Check every element from left to right until we find the target or exhaust the array. Each comparison is O(1), and we may visit all n elements, giving O(n). No extra space needed.
Each comparison eliminates half the remaining search space. After k comparisons, the space is n/2ᵏ. We stop when the space is 1, so k = log₂ n. No extra memory needed — just two pointers (lo, hi).
Review these before coding to avoid predictable interview regressions.
Wrong move: Loop endpoints miss first/last candidate.
Usually fails on: Fails on minimal arrays and exact-boundary answers.
Fix: Re-derive loops from inclusive/exclusive ranges before coding.
Wrong move: Temporary multiplications exceed integer bounds.
Usually fails on: Large inputs wrap around unexpectedly.
Fix: Use wider types, modular arithmetic, or rearranged operations.

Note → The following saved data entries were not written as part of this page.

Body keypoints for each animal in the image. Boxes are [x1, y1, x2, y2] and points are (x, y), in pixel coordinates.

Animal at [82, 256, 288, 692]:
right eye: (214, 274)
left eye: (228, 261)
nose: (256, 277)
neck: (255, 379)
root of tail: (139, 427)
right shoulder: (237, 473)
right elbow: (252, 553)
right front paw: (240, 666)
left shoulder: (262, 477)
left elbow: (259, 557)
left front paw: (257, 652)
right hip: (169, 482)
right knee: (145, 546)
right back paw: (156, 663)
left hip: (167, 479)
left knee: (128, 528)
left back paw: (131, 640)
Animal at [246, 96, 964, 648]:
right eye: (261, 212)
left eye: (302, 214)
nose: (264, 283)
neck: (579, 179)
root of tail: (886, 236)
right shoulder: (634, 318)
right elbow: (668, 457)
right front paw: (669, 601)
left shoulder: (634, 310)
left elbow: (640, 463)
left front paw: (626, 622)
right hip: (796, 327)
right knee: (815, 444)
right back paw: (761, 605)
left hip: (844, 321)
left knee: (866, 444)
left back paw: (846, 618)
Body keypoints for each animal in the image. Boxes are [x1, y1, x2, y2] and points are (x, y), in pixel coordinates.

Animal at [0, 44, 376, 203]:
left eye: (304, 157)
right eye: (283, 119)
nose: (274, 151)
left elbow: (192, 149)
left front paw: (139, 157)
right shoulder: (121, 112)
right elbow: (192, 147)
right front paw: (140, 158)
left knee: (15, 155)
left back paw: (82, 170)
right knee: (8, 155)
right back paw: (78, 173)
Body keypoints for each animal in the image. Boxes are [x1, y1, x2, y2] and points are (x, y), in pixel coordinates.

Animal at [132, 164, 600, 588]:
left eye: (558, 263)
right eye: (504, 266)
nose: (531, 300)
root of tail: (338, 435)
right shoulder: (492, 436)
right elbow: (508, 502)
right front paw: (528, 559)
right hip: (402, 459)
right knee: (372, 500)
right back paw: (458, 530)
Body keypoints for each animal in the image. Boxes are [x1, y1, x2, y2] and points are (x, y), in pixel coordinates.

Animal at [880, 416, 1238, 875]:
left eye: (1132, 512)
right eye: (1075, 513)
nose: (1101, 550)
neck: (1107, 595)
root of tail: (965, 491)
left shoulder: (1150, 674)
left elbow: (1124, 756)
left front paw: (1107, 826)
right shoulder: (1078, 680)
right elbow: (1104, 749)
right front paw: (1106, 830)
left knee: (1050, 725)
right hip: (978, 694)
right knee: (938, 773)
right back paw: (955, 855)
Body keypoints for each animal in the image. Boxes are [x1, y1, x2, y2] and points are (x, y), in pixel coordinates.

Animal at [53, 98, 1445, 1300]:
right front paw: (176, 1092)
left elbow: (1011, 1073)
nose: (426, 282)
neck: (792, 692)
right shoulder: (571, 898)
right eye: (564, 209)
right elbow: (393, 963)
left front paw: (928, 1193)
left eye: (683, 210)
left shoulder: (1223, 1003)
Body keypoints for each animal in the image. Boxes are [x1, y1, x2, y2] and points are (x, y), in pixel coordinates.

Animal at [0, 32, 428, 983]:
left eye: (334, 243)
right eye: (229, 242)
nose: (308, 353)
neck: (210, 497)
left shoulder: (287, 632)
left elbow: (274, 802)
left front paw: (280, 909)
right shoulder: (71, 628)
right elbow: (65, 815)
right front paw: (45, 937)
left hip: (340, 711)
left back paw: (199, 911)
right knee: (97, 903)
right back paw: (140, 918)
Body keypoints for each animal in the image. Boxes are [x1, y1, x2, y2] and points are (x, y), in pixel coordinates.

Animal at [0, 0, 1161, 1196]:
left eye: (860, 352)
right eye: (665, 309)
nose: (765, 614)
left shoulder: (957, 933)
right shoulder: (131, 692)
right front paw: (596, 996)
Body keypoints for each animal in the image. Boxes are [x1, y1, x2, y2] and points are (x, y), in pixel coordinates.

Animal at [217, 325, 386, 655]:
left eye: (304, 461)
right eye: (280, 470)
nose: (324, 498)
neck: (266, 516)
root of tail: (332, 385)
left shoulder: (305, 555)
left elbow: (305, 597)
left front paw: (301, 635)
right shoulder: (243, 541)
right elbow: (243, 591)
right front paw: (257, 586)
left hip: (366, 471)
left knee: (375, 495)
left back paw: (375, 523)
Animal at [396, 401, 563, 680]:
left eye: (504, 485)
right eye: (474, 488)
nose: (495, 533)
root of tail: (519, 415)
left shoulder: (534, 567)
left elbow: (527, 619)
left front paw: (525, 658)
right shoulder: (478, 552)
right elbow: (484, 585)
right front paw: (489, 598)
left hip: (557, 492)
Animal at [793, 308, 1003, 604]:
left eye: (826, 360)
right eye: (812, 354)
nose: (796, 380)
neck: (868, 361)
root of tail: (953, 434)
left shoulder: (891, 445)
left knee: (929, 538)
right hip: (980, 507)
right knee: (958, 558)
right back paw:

Wrong move: Setting `lo = mid` or `hi = mid` can stall and create an infinite loop.
Usually fails on: Two-element ranges never converge.
Fix: Use `lo = mid + 1` or `hi = mid - 1` where appropriate.
Wrong move: Locally optimal choices may fail globally.
Usually fails on: Counterexamples appear on crafted input orderings.
Fix: Verify with exchange argument or monotonic objective before committing.